Disrespectful dialogue
On numerous occasions she overheard the house staff and attending talking about her in the most unflattering way. As she was rushed into surgery while internal bleeding caused very low blood pressure, she heard the frantic voices of the anesthesiologist and surgeons:
“‘We’re losing her.’
Words echoed, or were they repeated this time?
‘Guys! She’s circling the drain here!’
You know I can hear you, I thought.” (pp. 29)
Dr. Awdish laments later that these might have been the last words she heard on this earth. She particularly came to loathe the very common dialogue that the medical staff uses towards their patients that portrays them as adversaries.
In the ICU, she overheard her case being discussed by the surgical resident during morning rounds. "She's been trying to die on us," (pp. 40) he said.
She becomes very angry.
“No, I was not actually trying to die on anyone.
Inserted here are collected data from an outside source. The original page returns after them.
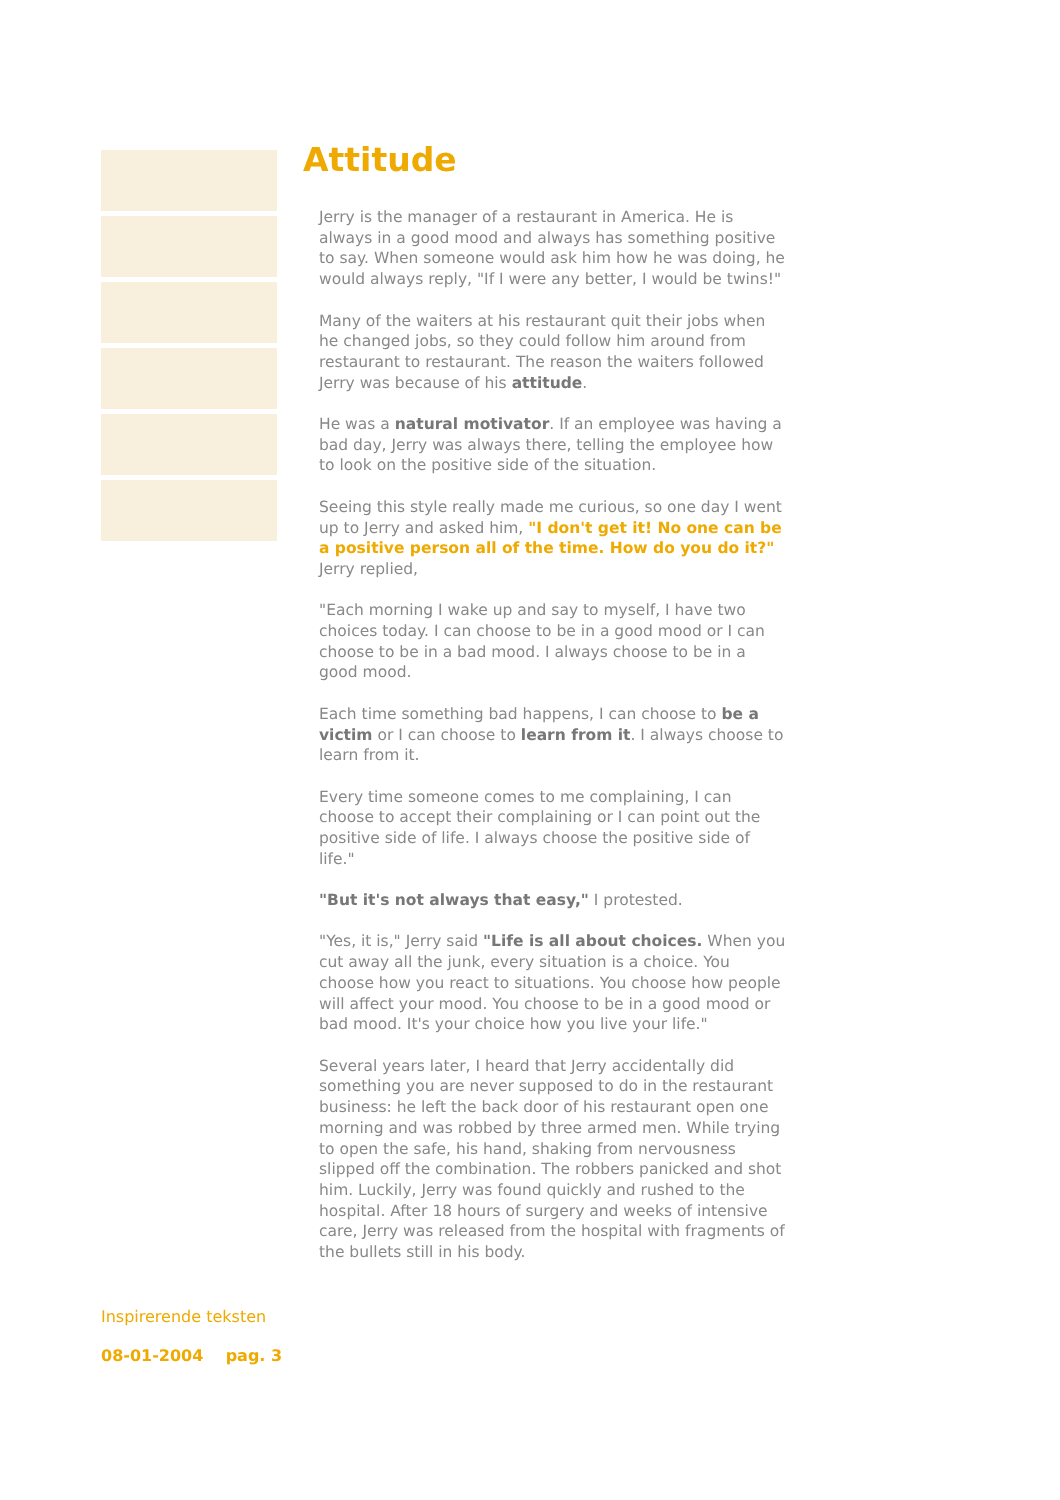Attitude
Jerry is the manager of a restaurant in America. He is always in a good mood and always has something positive to say. When someone would ask him how he was doing, he would always reply, "If I were any better, I would be twins!"
Many of the waiters at his restaurant quit their jobs when he changed jobs, so they could follow him around from restaurant to restaurant. The reason the waiters followed Jerry was because of his attitude.
He was a natural motivator. If an employee was having a bad day, Jerry was always there, telling the employee how to look on the positive side of the situation.
Seeing this style really made me curious, so one day I went up to Jerry and asked him, "I don't get it! No one can be a positive person all of the time. How do you do it?" Jerry replied,
"Each morning I wake up and say to myself, I have two choices today. I can choose to be in a good mood or I can choose to be in a bad mood. I always choose to be in a good mood.
Each time something bad happens, I can choose to be a victim or I can choose to learn from it. I always choose to learn from it.
Every time someone comes to me complaining, I can choose to accept their complaining or I can point out the positive side of life. I always choose the positive side of life."
"But it's not always that easy," I protested.
"Yes, it is," Jerry said "Life is all about choices. When you cut away all the junk, every situation is a choice. You choose how you react to situations. You choose how people will affect your mood. You choose to be in a good mood or bad mood. It's your choice how you live your life."
Several years later, I heard that Jerry accidentally did something you are never supposed to do in the restaurant business: he left the back door of his restaurant open one morning and was robbed by three armed men. While trying to open the safe, his hand, shaking from nervousness slipped off the combination. The robbers panicked and shot him. Luckily, Jerry was found quickly and rushed to the hospital. After 18 hours of surgery and weeks of intensive care, Jerry was released from the hospital with fragments of the bullets still in his body.
Inspirerende teksten
08-01-2004 pag. 3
Though perhaps not manifest by outward appearances, I was trying desperately not to die. And though I might not have had a lucid enough mind to articulate it, by blaming me, I felt he was positing me as an adversary. If my care team didn’t believe in me, what possible hope did I have? I felt the ice I was balancing on detach and begin to float me away.” (pp. 40)
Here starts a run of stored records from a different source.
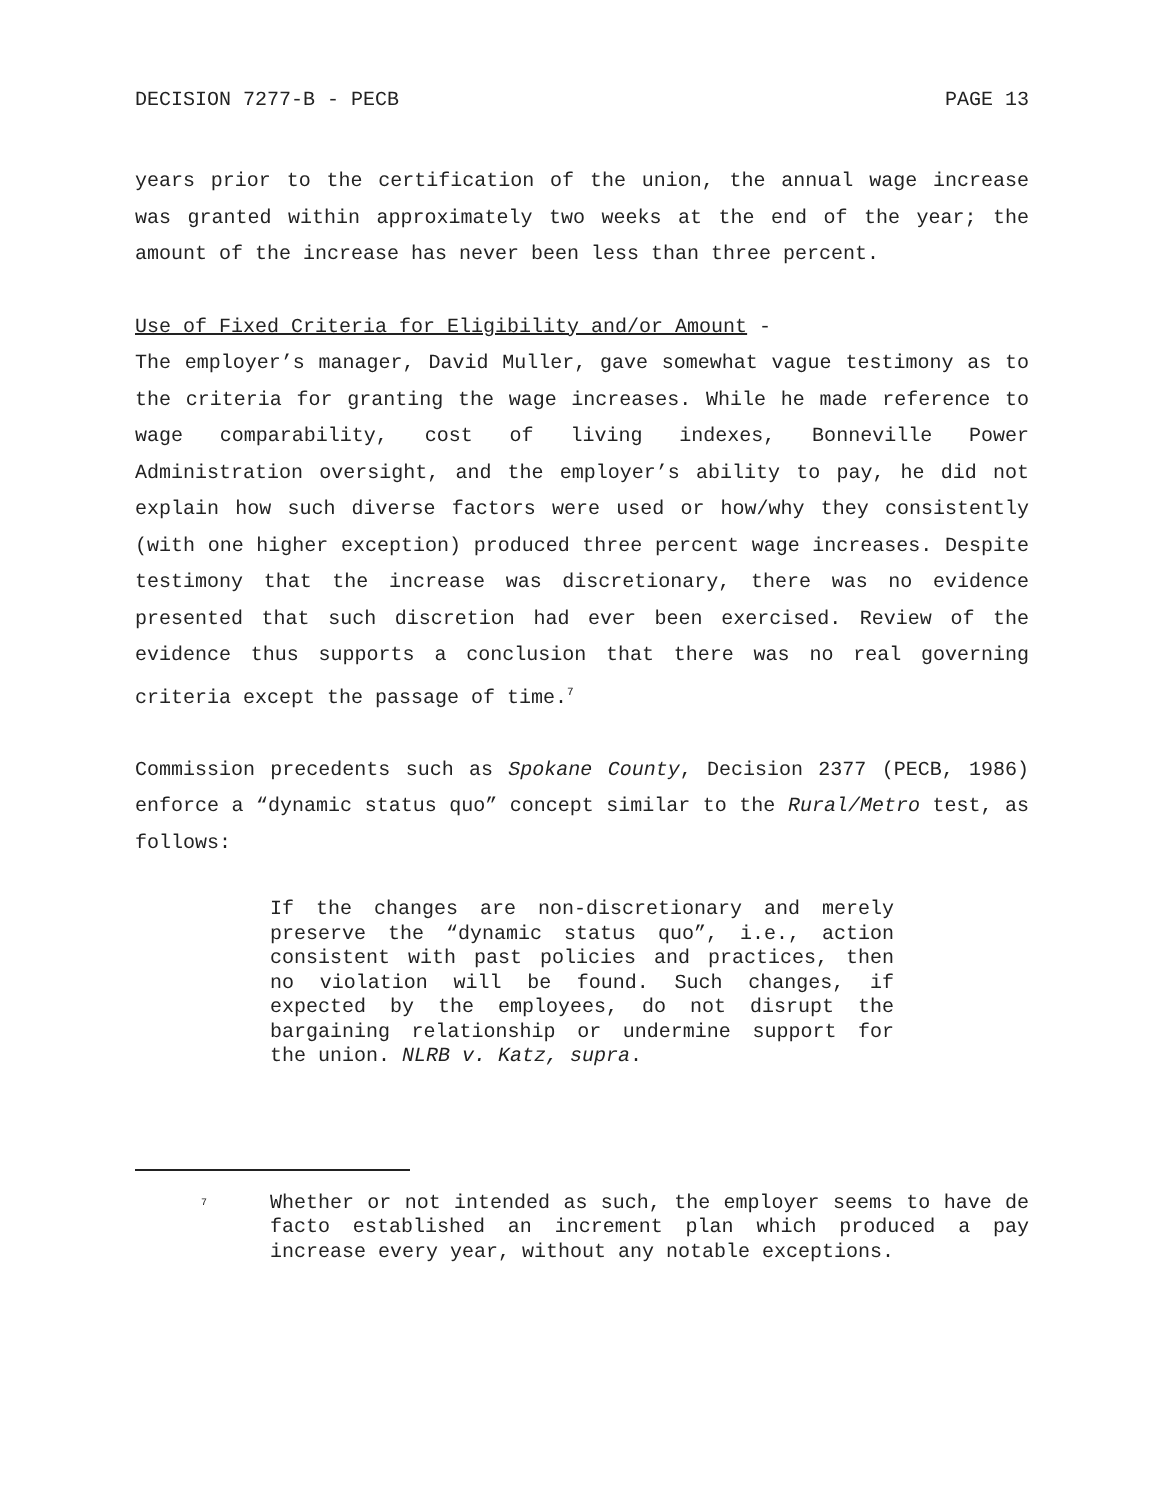DECISION 7277-B - PECB PAGE 13
years prior to the certification of the union, the annual wage increase was granted within approximately two weeks at the end of the year; the amount of the increase has never been less than three percent.
Use of Fixed Criteria for Eligibility and/or Amount -
The employer’s manager, David Muller, gave somewhat vague testimony as to the criteria for granting the wage increases. While he made reference to wage comparability, cost of living indexes, Bonneville Power Administration oversight, and the employer’s ability to pay, he did not explain how such diverse factors were used or how/why they consistently (with one higher exception) produced three percent wage increases. Despite testimony that the increase was discretionary, there was no evidence presented that such discretion had ever been exercised. Review of the evidence thus supports a conclusion that there was no real governing criteria except the passage of time.<sup>7</sup>
Commission precedents such as Spokane County, Decision 2377 (PECB, 1986) enforce a “dynamic status quo” concept similar to the Rural/Metro test, as follows:
If the changes are non-discretionary and merely preserve the “dynamic status quo”, i.e., action consistent with past policies and practices, then no violation will be found. Such changes, if expected by the employees, do not disrupt the bargaining relationship or undermine support for the union. NLRB v. Katz, supra.
<sup>7</sup>
Whether or not intended as such, the employer seems to have de facto established an increment plan which produced a pay increase every year, without any notable exceptions.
The incident highlights what Dr. Awdish calls the “subconscious construction of a narrative in which the doctor-patient relationship is somehow antagonistic.” The house staff would regularly frame their shift as the battles they waged against patients working against them as if they wanted to die.
When Dr. Awdish ultimately returned to work as an attending and educator, she reminded her residents and students about the importance of their words.
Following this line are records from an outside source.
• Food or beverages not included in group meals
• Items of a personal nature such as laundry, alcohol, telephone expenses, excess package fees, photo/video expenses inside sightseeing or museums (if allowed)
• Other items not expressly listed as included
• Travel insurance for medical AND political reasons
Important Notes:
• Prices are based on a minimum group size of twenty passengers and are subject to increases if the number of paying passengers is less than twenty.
Obedience vs. the honest exchange of information
During another memorable incident while Dr. Awdish was hospitalized, the resident on rounds was told to order more of the diuretic Lasix for her low urine volume and early kidney failure. Dr. Awdish knew this was the wrong treatment but was unable to communicate at the time.
Later, when she questioned the resident about ordering the medication, which caused her to have even worse kidney failure, he responded that he wrote the order that his attending told him to write even though he knew it was a bad idea and he didn’t want to do it. He said, “it wasn’t my call” (pp. 46). He was outranked by the attending and he didn’t want to question the person who would write the evaluation at the end of his rotation.
Dr. Awdish writes, “I wondered about the reliability of a system that was set up to insure obedience rather than an honest exchange of information. Was it possible we’d been socialized to allow medical error rather than prevent it? Had we somehow inadvertently set up a system that obstructed good communication and allowed errors to occur unchecked?
I knew in that moment my kidneys had been set up to fail.”
A call for a culture change
Fortunately, Dr. Awdish survives both her illness and the often incorrect or inadequate care that she received from her doctors and nurses. She vividly recounts her recollections of her difficult course and serial setbacks. Her honest telling of what it really feels like to withdraw from opioid pain relievers must be read by those of us who treat people with opioid use issues and have no personal experience to draw from.
In the book, Dr. Awdish advocates for a move away from “The House of God” culture, where we were trained to detach and depersonalize, to one that needs to be centered around empathy and caring, not just for the sake of our patients, but for our own humanity.
Dr. Awdish, who clearly thrives in the practice of critical care medicine and in the mentoring of medical trainees, manages to look at the practice of her colleagues and the medical system with a combination of affection and outrage.
She discloses the secret, shameful feelings many doctors feel they have to hide regarding their interactions with some of their patients. She shows us how we might do better. She has rededicated her career to improving communication in the doctor-patient relationship.
How can young trainees and physicians who have largely been healthy, not yet parents, and rarely experienced the loss of a loved one, really understand the devastating illness or loss their patients are going through? One can imagine what it must feel like to lose a baby or receive a cancer diagnosis, but how can one know what one does not know? The answer: Read this book.
This review appeared in The DO magazine June 2022.